*Document text*.
::::
EP0399453A2

EP0399453A2 - Improvements to vertical microsphere mills, particularly for dispersing pigments in a fluid vehicle

Info

Publication number: EP0399453A2
Application number: EP90109681A
Authority: EP
Inventors: Antonio Pelizza
Original assignee: Individual
Current assignee: Individual
Priority date: 1989-05-24
Filing date: 1990-05-22
Publication date: 1990-11-28
Also published as: EP0399453A3; IT1232100B; IT8967390A0

Abstract

The mill comprises a milling chamber (12) with circular cross section, a rotor (20) which is rotatable in the chamber with a plurality of disk-like wheels (22) which are superimposed and separated by spacers (23), and in order to allow the processing of products with high viscosity and high solid content the diameter of the wheels (22) increases from below upward, the milling chamber (12) delimits, together with the wheels of the rotor, a milling compartment with annular cross sections which decrease from the bottom upward, and the wheels are separated by spacers (23) the axial extensions whereof also decrease from below upward.
::::
Records excerpted from a collection:

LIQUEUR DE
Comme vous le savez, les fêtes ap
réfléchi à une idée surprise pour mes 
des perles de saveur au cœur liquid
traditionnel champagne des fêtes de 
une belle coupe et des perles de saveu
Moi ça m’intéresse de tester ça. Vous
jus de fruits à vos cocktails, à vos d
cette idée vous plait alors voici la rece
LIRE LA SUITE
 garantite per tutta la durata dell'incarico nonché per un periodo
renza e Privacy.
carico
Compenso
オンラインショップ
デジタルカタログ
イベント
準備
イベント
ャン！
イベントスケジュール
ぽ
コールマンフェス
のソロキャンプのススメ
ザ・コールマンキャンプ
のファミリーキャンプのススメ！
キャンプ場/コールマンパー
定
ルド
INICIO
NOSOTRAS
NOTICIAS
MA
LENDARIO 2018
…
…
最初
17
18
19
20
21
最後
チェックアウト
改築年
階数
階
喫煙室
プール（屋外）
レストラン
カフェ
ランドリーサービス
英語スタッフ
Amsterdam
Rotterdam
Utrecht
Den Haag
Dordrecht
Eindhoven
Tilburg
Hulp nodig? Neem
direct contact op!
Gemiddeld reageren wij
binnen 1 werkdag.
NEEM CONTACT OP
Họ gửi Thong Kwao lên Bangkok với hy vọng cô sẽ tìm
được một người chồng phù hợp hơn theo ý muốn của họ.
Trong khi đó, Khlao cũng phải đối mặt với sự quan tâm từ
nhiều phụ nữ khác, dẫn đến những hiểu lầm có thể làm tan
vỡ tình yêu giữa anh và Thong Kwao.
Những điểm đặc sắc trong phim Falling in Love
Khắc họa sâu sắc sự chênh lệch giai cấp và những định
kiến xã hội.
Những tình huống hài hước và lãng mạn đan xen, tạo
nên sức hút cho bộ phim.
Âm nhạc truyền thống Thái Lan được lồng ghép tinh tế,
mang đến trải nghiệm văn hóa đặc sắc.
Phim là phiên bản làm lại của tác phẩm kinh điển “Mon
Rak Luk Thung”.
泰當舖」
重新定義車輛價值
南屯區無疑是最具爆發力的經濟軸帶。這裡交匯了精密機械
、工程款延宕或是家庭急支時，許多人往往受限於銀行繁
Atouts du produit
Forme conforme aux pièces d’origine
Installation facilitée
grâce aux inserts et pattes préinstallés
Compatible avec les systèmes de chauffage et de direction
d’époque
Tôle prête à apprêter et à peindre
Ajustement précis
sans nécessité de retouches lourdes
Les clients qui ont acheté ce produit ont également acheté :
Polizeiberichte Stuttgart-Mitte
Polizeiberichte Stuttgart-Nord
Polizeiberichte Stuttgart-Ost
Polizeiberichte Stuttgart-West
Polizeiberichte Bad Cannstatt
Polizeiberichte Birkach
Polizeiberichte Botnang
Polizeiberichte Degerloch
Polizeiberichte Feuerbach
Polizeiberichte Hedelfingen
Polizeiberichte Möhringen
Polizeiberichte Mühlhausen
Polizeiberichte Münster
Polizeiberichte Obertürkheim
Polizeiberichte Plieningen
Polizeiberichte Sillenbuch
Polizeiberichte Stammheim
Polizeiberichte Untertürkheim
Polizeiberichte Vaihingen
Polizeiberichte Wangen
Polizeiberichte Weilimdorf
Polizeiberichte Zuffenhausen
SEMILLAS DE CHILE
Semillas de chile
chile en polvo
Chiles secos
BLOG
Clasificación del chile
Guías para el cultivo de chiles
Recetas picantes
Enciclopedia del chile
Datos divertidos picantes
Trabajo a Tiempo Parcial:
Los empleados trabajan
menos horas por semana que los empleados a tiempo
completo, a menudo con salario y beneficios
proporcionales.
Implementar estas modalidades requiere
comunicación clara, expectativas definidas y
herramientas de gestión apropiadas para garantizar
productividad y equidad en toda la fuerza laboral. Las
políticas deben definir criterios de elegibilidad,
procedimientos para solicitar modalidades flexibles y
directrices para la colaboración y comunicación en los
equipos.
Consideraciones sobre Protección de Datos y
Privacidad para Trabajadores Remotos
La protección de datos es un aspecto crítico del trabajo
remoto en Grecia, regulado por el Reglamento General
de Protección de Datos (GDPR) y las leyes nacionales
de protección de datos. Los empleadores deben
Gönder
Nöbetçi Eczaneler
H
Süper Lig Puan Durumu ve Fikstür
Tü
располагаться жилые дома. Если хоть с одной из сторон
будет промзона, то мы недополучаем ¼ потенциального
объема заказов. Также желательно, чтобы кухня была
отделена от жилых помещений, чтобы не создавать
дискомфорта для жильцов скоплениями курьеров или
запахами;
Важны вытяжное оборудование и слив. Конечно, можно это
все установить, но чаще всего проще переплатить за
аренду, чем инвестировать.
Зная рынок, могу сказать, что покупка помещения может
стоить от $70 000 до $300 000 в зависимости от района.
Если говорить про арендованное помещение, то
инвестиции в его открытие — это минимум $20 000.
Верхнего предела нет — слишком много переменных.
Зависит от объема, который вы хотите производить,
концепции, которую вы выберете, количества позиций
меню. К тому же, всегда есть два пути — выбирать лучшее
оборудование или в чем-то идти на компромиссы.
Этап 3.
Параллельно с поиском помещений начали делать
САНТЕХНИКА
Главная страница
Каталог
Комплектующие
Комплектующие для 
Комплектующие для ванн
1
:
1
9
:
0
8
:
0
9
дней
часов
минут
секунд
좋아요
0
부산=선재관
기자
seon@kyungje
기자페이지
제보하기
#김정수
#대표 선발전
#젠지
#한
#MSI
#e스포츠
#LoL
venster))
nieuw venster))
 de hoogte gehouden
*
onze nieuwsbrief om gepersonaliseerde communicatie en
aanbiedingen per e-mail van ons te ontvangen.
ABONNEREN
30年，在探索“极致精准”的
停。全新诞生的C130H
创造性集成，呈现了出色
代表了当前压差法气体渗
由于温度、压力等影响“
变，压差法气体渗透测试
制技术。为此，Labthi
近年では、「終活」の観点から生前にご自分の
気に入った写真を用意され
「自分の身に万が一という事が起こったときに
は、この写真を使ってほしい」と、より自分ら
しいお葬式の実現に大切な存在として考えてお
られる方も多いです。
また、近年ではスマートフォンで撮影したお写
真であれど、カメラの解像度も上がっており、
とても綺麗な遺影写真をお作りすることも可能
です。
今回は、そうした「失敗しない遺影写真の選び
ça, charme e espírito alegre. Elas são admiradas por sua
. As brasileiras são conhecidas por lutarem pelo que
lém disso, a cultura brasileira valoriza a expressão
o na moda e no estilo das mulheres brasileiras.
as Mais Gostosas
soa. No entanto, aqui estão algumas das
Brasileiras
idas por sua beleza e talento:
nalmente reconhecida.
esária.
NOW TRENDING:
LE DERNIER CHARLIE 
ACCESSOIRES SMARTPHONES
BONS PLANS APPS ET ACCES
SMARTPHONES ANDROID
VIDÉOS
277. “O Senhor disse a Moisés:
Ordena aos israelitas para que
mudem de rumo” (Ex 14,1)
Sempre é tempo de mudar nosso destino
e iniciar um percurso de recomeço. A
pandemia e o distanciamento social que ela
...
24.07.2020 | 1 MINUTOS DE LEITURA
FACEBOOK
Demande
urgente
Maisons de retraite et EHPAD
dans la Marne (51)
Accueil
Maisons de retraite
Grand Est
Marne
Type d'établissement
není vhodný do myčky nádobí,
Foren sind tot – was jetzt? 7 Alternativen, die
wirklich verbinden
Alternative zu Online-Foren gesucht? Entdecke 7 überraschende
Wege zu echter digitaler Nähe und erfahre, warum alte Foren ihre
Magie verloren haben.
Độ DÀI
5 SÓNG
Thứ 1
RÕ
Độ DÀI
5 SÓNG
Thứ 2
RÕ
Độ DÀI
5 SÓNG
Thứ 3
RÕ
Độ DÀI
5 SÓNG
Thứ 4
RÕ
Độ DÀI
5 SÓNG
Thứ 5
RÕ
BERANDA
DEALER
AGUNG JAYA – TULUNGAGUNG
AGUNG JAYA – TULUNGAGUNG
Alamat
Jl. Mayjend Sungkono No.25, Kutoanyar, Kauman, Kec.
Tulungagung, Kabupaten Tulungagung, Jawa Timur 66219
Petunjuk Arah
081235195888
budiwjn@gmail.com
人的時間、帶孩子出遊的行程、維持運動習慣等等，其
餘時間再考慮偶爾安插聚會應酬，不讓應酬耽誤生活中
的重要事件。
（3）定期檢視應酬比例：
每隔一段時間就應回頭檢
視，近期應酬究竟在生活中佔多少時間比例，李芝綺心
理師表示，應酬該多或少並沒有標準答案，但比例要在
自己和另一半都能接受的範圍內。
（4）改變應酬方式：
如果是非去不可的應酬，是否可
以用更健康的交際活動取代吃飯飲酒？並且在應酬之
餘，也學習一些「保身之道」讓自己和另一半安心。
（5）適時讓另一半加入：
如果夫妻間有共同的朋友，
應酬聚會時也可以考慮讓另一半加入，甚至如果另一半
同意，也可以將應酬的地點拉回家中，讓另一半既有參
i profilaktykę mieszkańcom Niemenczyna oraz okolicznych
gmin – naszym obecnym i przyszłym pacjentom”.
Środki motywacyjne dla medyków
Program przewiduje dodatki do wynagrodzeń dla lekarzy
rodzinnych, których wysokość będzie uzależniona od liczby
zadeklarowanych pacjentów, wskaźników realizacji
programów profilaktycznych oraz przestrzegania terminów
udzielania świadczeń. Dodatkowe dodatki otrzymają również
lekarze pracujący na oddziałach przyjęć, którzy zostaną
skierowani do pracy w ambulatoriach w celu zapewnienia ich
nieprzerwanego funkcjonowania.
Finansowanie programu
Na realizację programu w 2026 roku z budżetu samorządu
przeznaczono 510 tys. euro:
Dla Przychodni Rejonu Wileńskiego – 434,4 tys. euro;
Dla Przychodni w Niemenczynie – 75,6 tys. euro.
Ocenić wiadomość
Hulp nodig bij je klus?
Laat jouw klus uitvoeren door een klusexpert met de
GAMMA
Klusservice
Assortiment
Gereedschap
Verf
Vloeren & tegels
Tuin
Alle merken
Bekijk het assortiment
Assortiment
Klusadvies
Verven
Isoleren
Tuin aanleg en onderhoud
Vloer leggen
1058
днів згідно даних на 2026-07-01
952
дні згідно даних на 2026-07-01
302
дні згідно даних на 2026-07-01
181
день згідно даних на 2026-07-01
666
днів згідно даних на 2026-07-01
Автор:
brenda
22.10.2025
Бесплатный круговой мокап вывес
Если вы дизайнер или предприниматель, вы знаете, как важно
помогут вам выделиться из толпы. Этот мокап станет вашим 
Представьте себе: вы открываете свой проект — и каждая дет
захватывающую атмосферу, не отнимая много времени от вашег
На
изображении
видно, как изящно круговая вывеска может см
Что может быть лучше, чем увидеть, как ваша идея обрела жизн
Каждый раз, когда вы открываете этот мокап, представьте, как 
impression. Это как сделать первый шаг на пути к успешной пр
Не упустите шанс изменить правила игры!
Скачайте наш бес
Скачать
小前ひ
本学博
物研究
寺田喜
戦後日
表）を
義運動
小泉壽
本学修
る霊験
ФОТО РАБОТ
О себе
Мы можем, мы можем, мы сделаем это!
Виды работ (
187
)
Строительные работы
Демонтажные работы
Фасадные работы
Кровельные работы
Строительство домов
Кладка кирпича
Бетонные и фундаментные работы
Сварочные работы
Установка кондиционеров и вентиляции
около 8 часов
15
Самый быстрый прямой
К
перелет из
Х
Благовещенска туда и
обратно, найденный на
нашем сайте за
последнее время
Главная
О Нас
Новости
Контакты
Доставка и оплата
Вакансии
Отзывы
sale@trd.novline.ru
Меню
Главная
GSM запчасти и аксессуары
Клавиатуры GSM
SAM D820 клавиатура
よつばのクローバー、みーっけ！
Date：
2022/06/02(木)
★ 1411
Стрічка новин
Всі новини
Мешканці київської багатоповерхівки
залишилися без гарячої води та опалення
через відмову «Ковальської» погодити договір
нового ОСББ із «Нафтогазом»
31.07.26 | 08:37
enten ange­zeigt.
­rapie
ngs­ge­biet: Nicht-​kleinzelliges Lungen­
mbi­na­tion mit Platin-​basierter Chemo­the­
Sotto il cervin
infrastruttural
::::
*What to work on*.
• A. In the patent text, how does the diameter of the rotor's wheels change along the mill?
• B. Express the stretch of the records from their start through the line containing "được một người" as a Markdown table with the columns Row and Line, omitting blank lines.

*Expected results*.
• A. It increases from below upward.

• B.
| Row | Line |
|---|---|
| 1 | LIQUEUR DE |
| 2 | Comme vous le savez, les fêtes ap |
| 3 | réfléchi à une idée surprise pour mes  |
| 4 | des perles de saveur au cœur liquid |
| 5 | traditionnel champagne des fêtes de  |
| 6 | une belle coupe et des perles de saveu |
| 7 | Moi ça m’intéresse de tester ça. Vous |
| 8 | jus de fruits à vos cocktails, à vos d |
| 9 | cette idée vous plait alors voici la rece |
| 10 | LIRE LA SUITE |
| 11 |  garantite per tutta la durata dell'incarico nonché per un periodo |
| 12 | renza e Privacy. |
| 13 | carico |
| 14 | Compenso |
| 15 | オンラインショップ |
| 16 | デジタルカタログ |
| 17 | イベント |
| 18 | 準備 |
| 19 | イベント |
| 20 | ャン！ |
| 21 | イベントスケジュール |
| 22 | ぽ |
| 23 | コールマンフェス |
| 24 | のソロキャンプのススメ |
| 25 | ザ・コールマンキャンプ |
| 26 | のファミリーキャンプのススメ！ |
| 27 | キャンプ場/コールマンパー |
| 28 | 定 |
| 29 | ルド |
| 30 | INICIO |
| 31 | NOSOTRAS |
| 32 | NOTICIAS |
| 33 | MA |
| 34 | LENDARIO 2018 |
| 35 | … |
| 36 | … |
| 37 | 最初 |
| 38 | 17 |
| 39 | 18 |
| 40 | 19 |
| 41 | 20 |
| 42 | 21 |
| 43 | 最後 |
| 44 | チェックアウト |
| 45 | 改築年 |
| 46 | 階数 |
| 47 | 階 |
| 48 | 喫煙室 |
| 49 | プール（屋外） |
| 50 | レストラン |
| 51 | カフェ |
| 52 | ランドリーサービス |
| 53 | 英語スタッフ |
| 54 | Amsterdam |
| 55 | Rotterdam |
| 56 | Utrecht |
| 57 | Den Haag |
| 58 | Dordrecht |
| 59 | Eindhoven |
| 60 | Tilburg |
| 61 | Hulp nodig? Neem |
| 62 | direct contact op! |
| 63 | Gemiddeld reageren wij |
| 64 | binnen 1 werkdag. |
| 65 | NEEM CONTACT OP |
| 66 | Họ gửi Thong Kwao lên Bangkok với hy vọng cô sẽ tìm |
| 67 | được một người chồng phù hợp hơn theo ý muốn của họ. |